*Listed records*:
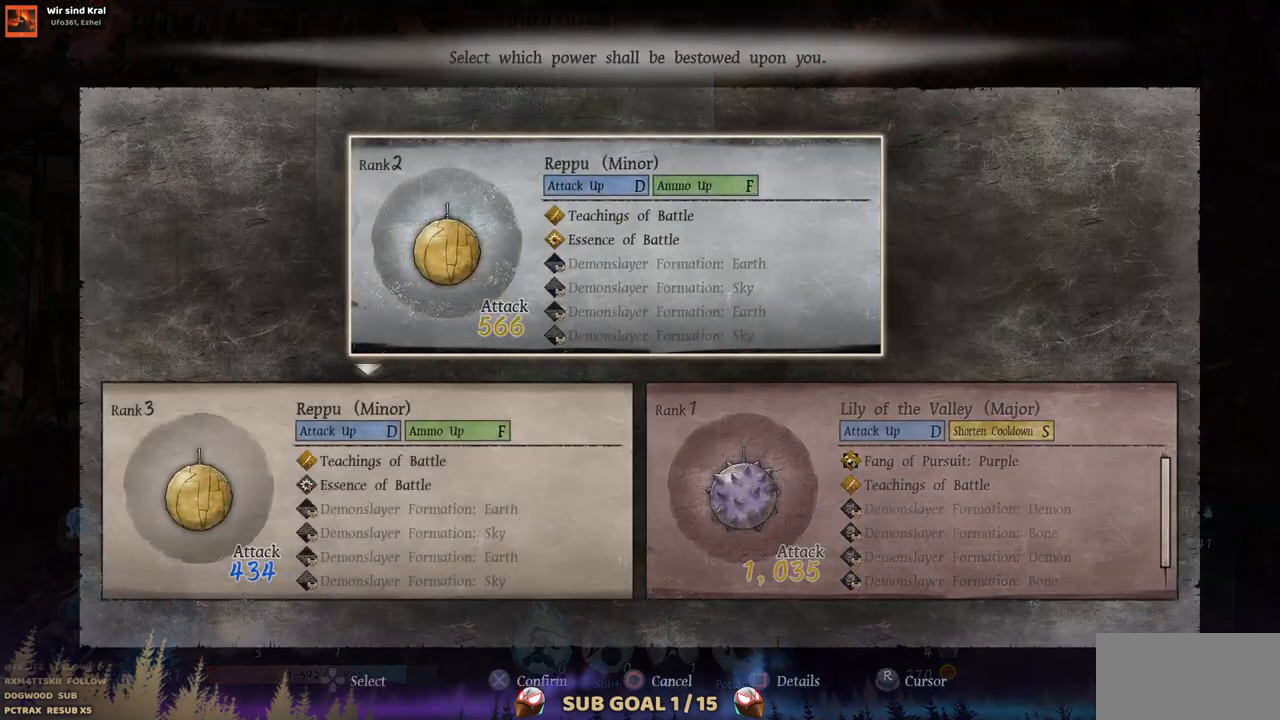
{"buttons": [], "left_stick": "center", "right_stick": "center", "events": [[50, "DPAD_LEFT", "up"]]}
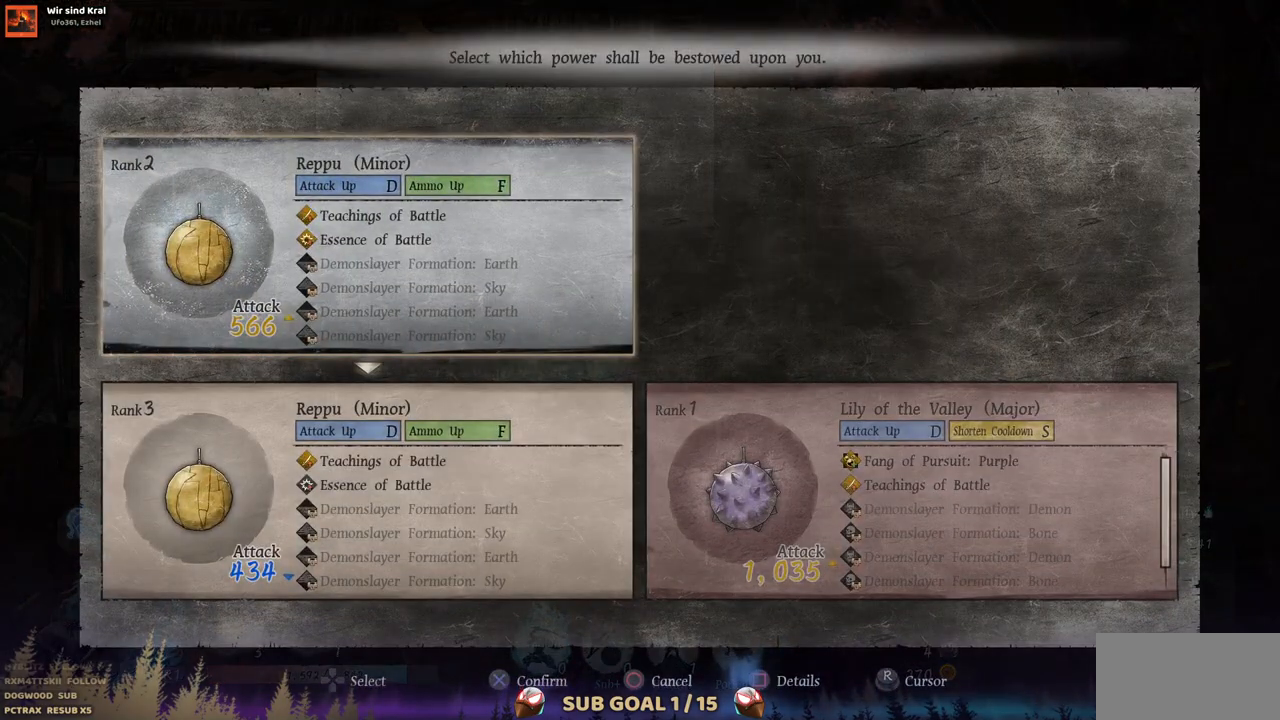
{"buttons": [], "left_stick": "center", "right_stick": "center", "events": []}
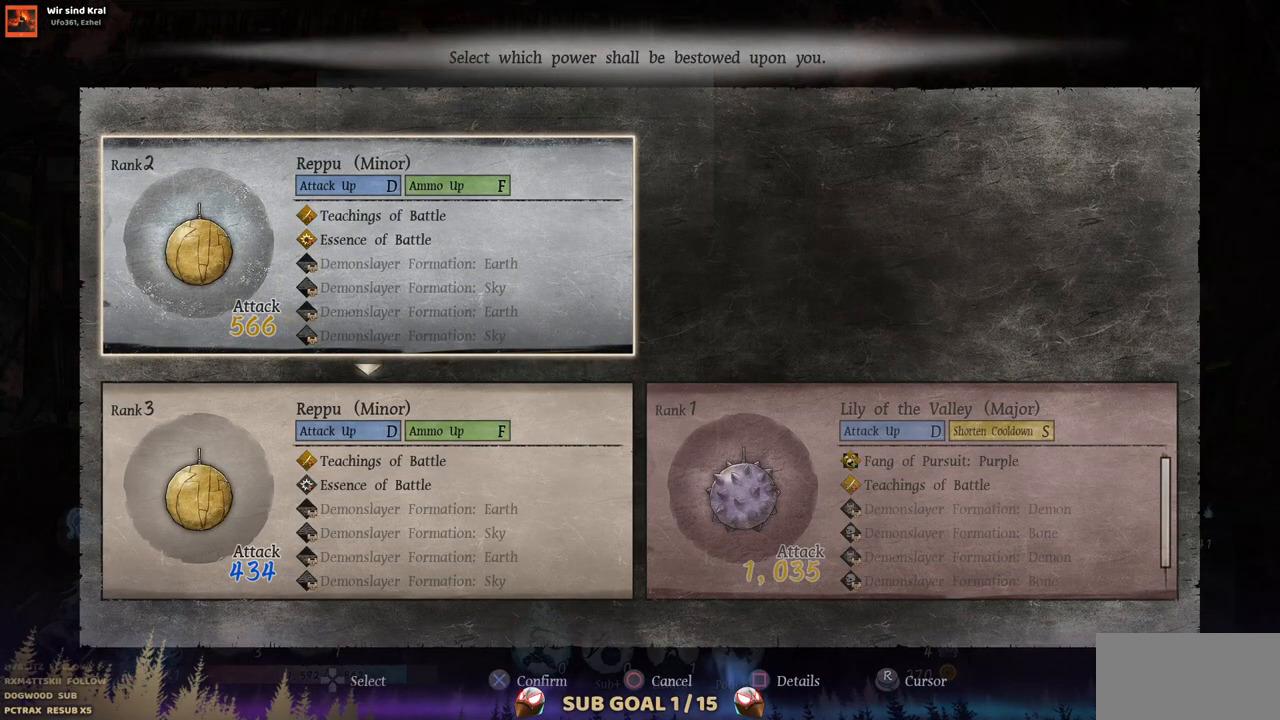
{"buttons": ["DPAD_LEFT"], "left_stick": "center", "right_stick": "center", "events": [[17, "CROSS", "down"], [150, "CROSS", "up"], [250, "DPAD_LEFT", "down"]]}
* * *
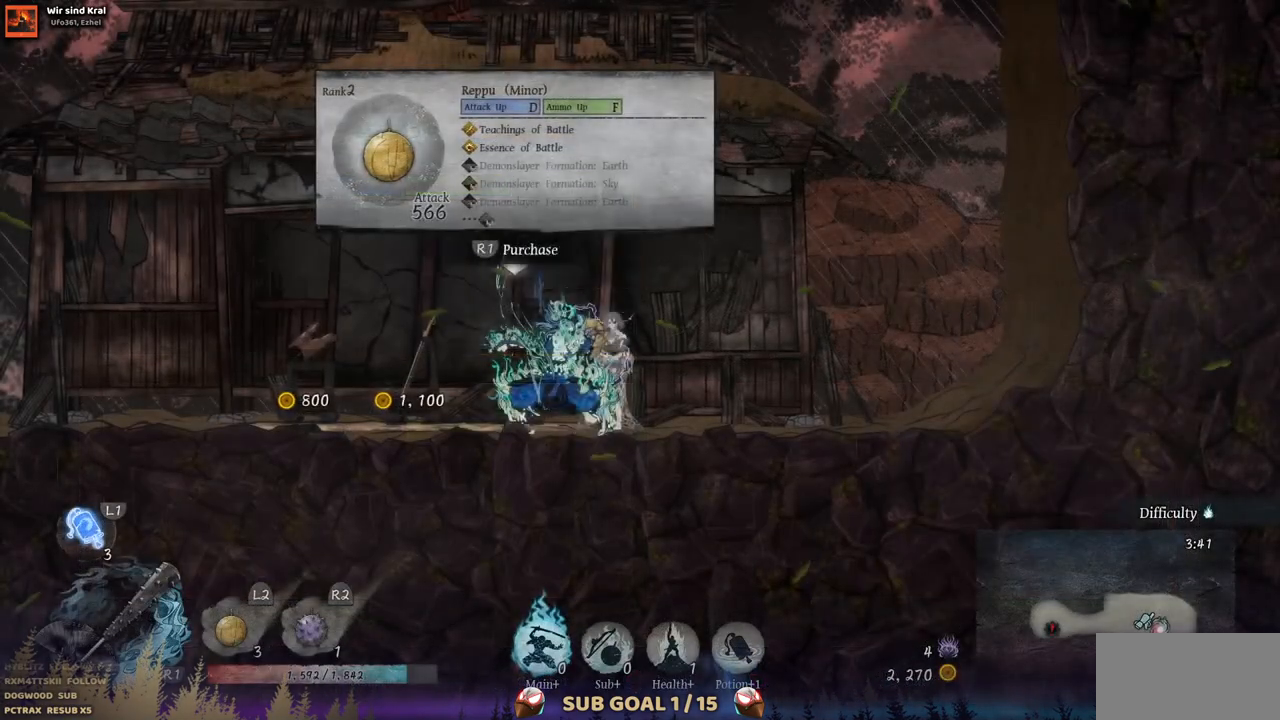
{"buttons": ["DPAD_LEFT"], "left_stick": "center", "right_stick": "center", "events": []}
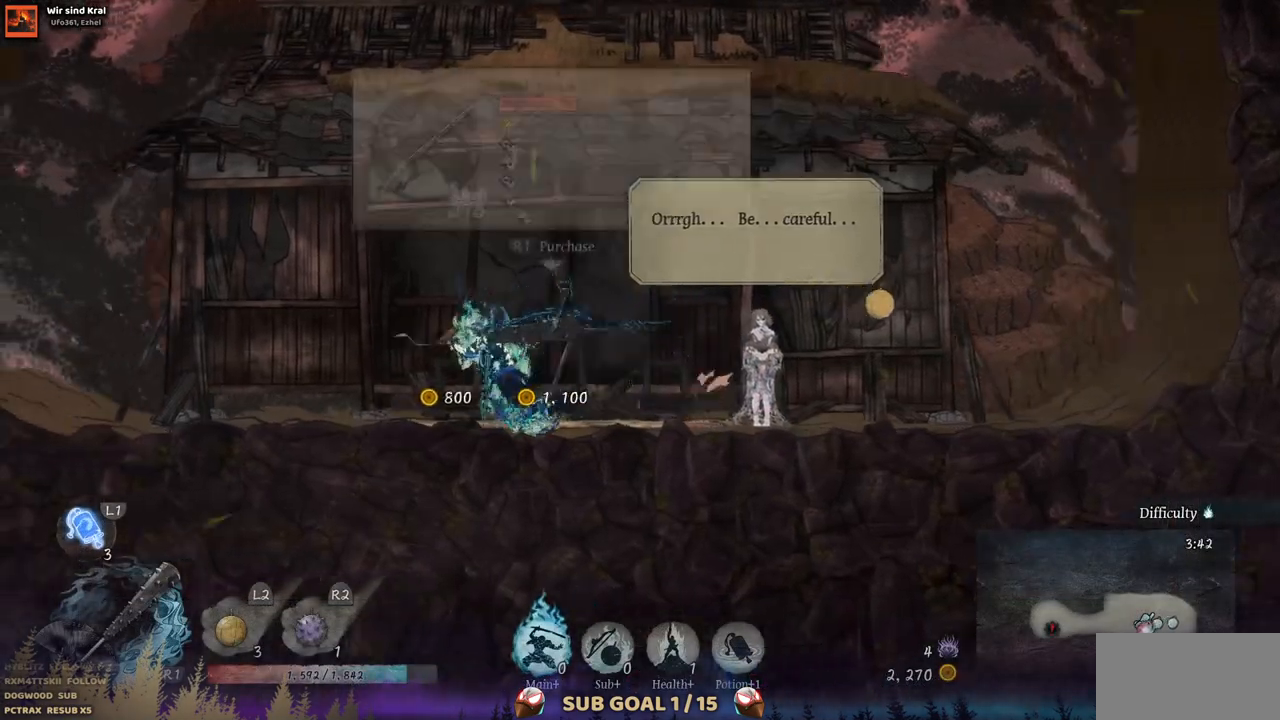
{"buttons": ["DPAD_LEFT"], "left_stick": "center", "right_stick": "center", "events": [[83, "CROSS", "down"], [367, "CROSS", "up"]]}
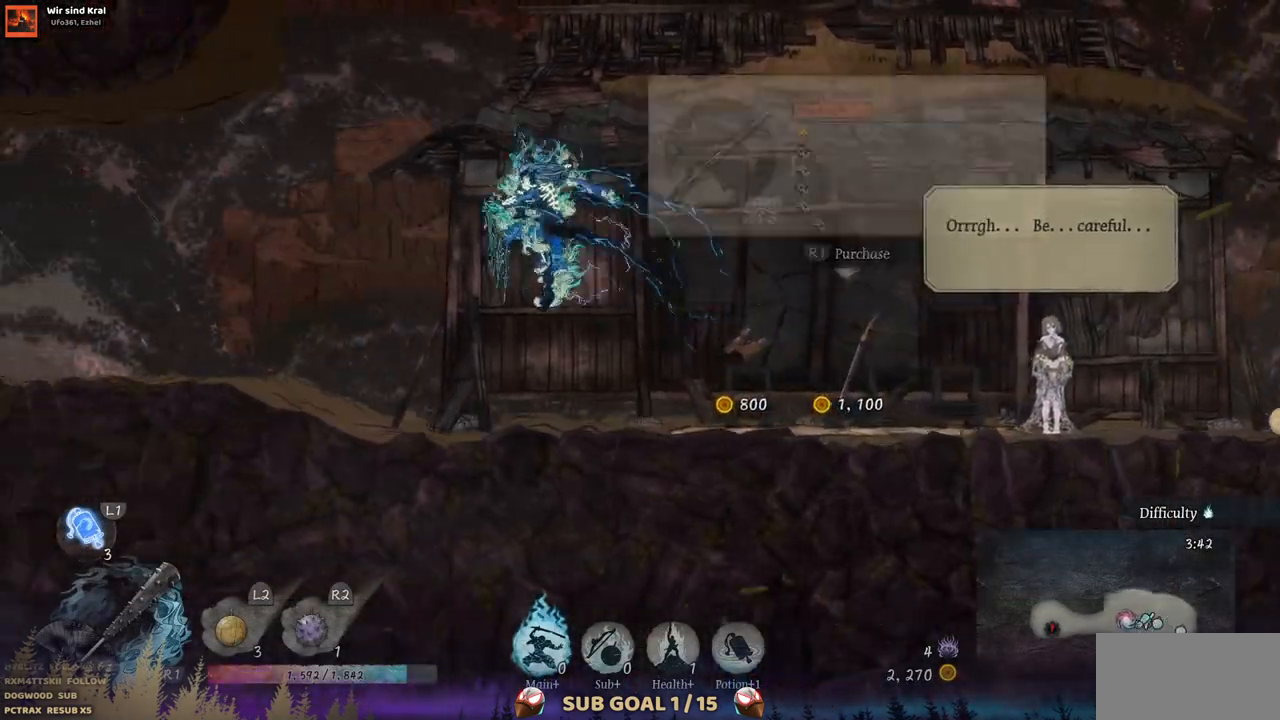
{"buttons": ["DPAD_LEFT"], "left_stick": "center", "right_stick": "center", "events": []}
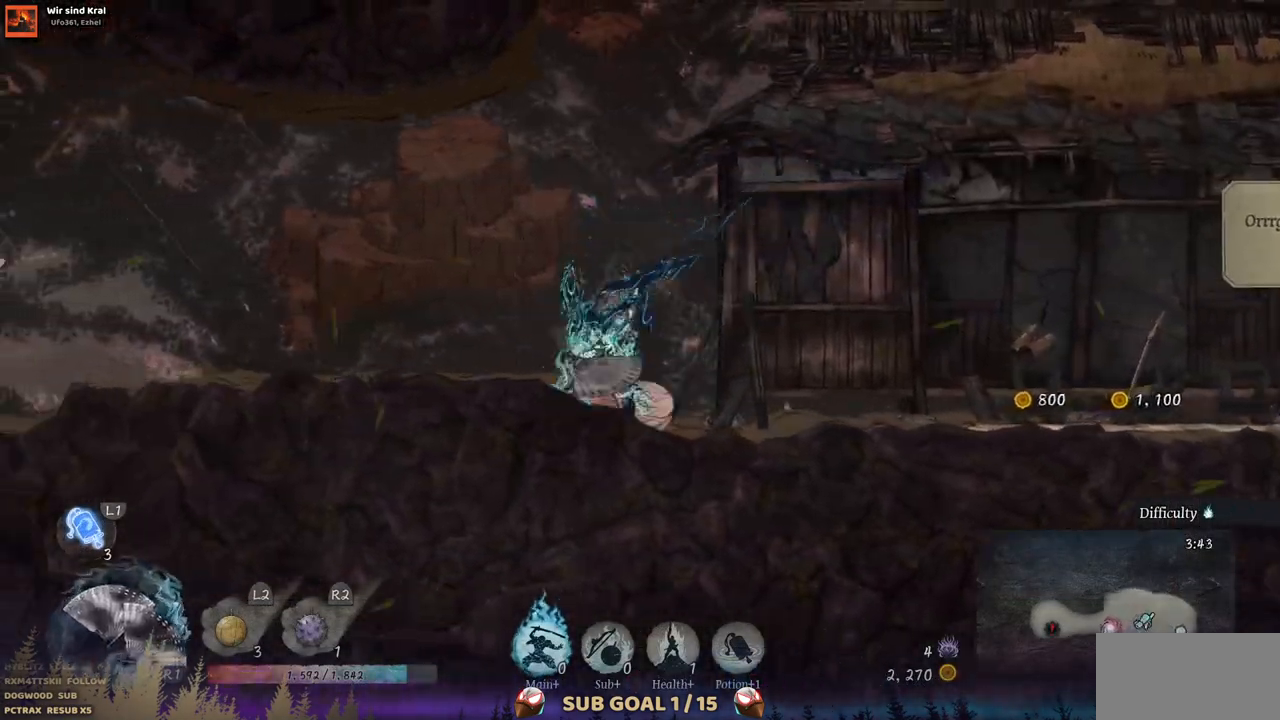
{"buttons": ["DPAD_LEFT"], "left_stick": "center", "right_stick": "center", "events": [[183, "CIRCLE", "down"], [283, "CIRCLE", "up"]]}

*Problem requirements*: List the lines of the entries that include "down".

*Finished exercise*:
{"buttons": ["DPAD_LEFT"], "left_stick": "center", "right_stick": "center", "events": [[17, "CROSS", "down"], [150, "CROSS", "up"], [250, "DPAD_LEFT", "down"]]}
{"buttons": ["DPAD_LEFT"], "left_stick": "center", "right_stick": "center", "events": [[83, "CROSS", "down"], [367, "CROSS", "up"]]}
{"buttons": ["DPAD_LEFT"], "left_stick": "center", "right_stick": "center", "events": [[183, "CIRCLE", "down"], [283, "CIRCLE", "up"]]}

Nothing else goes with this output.